# [Problem requirements]
Using the records below, quote only the span that opens with the line containing "immunohistochemical stain labels" and closes with the line containing "shows no significant", exactly and inclusively.

*** Data supplied ***

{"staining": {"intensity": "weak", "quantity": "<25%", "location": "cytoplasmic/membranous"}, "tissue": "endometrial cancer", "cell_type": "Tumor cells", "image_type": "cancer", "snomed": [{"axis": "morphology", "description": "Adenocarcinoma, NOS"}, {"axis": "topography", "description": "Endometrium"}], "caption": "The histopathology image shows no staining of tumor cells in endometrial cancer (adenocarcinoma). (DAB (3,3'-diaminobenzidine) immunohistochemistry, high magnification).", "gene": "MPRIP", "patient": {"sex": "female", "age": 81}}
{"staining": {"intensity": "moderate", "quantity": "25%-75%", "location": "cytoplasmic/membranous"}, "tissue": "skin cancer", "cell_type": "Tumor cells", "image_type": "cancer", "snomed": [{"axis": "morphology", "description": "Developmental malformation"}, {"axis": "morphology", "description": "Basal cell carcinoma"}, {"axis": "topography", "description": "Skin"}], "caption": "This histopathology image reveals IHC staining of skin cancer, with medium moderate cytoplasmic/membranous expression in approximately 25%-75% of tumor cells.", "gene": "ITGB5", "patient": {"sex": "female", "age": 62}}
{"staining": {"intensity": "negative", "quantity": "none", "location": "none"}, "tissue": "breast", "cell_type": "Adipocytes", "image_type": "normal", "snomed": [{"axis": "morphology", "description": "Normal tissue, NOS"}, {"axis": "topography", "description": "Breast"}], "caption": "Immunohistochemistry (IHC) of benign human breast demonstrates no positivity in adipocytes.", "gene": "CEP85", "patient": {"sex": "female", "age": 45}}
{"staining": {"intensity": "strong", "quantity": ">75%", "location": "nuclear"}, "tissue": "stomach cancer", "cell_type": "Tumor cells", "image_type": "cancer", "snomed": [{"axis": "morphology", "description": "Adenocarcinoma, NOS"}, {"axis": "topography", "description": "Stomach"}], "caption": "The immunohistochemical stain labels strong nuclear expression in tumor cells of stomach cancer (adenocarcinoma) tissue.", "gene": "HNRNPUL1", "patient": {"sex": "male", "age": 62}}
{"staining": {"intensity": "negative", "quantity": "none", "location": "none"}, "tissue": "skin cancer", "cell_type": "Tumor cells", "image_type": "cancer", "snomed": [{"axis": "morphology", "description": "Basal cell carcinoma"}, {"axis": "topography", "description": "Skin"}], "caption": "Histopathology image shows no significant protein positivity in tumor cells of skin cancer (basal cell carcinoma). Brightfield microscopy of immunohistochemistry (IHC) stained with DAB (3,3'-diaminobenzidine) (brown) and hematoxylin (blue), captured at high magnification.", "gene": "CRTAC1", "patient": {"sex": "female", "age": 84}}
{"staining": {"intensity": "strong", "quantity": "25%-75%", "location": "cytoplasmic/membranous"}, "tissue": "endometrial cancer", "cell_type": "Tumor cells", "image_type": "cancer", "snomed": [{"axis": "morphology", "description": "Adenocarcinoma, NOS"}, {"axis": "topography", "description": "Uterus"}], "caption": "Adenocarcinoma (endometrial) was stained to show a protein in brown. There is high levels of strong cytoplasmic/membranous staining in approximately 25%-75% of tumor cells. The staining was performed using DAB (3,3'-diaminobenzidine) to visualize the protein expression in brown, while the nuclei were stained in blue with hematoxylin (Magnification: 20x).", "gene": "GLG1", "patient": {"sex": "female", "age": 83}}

***

# [Expected output]
{"staining": {"intensity": "strong", "quantity": ">75%", "location": "nuclear"}, "tissue": "stomach cancer", "cell_type": "Tumor cells", "image_type": "cancer", "snomed": [{"axis": "morphology", "description": "Adenocarcinoma, NOS"}, {"axis": "topography", "description": "Stomach"}], "caption": "The immunohistochemical stain labels strong nuclear expression in tumor cells of stomach cancer (adenocarcinoma) tissue.", "gene": "HNRNPUL1", "patient": {"sex": "male", "age": 62}}
{"staining": {"intensity": "negative", "quantity": "none", "location": "none"}, "tissue": "skin cancer", "cell_type": "Tumor cells", "image_type": "cancer", "snomed": [{"axis": "morphology", "description": "Basal cell carcinoma"}, {"axis": "topography", "description": "Skin"}], "caption": "Histopathology image shows no significant protein positivity in tumor cells of skin cancer (basal cell carcinoma). Brightfield microscopy of immunohistochemistry (IHC) stained with DAB (3,3'-diaminobenzidine) (brown) and hematoxylin (blue), captured at high magnification.", "gene": "CRTAC1", "patient": {"sex": "female", "age": 84}}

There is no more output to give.